▶ **Material for this exercise**
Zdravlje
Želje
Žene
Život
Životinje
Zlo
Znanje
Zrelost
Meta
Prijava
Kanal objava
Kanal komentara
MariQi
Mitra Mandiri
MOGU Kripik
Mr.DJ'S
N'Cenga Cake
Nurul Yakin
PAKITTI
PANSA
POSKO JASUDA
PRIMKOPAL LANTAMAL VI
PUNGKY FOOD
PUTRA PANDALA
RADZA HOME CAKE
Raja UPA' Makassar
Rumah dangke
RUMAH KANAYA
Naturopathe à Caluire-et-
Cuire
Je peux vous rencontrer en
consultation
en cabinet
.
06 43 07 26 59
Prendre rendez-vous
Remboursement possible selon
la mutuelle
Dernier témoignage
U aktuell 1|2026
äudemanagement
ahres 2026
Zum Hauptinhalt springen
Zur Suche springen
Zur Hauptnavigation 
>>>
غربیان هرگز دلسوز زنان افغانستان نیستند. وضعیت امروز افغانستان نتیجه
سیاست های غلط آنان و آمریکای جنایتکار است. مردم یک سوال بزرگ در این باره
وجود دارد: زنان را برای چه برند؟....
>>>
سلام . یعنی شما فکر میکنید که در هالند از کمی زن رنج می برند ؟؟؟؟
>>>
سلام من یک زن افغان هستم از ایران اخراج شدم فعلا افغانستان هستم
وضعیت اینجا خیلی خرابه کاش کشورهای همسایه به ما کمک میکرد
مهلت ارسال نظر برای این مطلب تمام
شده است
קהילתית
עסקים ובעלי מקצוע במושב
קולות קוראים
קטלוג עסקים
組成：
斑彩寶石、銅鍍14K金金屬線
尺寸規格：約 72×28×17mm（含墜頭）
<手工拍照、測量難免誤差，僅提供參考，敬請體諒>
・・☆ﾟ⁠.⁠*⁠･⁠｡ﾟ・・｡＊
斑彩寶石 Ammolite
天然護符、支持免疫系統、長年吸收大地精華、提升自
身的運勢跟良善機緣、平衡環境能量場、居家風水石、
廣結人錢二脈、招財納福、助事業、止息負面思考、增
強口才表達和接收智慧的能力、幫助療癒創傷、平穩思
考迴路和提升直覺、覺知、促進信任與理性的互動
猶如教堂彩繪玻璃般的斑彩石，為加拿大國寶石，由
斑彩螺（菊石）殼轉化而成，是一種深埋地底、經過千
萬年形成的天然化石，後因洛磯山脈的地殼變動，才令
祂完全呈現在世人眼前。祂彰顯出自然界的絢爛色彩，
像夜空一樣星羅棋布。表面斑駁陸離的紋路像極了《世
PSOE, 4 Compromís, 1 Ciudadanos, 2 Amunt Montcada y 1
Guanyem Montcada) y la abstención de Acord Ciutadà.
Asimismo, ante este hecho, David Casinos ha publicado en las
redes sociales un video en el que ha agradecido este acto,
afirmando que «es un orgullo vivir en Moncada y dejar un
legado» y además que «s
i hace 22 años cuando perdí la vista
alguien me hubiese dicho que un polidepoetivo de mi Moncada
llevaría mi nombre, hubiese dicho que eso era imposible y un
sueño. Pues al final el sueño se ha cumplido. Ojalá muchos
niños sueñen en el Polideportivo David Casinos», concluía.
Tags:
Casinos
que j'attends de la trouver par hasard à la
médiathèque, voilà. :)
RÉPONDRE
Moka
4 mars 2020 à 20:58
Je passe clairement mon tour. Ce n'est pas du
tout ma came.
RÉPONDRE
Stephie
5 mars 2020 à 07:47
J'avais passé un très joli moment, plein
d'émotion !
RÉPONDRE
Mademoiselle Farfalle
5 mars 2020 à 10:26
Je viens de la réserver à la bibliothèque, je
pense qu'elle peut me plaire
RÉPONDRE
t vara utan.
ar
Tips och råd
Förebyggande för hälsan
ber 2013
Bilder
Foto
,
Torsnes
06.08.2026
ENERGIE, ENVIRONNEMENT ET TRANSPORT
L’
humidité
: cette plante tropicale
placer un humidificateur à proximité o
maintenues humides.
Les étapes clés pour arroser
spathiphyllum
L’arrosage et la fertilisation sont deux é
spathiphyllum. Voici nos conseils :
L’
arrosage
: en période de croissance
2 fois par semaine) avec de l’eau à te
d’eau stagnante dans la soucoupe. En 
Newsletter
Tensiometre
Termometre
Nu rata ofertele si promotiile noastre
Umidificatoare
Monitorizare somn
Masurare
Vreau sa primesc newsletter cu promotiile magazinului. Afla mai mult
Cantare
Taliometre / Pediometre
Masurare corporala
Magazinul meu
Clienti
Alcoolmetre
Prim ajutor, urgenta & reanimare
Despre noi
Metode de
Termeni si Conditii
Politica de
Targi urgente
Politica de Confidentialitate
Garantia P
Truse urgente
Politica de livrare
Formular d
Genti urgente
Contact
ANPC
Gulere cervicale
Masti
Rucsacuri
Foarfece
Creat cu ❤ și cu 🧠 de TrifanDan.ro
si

▶ **Exercise brief**
List each line of the records that contains the string "Moncada", copying the whole line. Only matches with the same capitalization count.

▶ **Solution for this exercise**
afirmando que «es un orgullo vivir en Moncada y dejar un
alguien me hubiese dicho que un polidepoetivo de mi Moncada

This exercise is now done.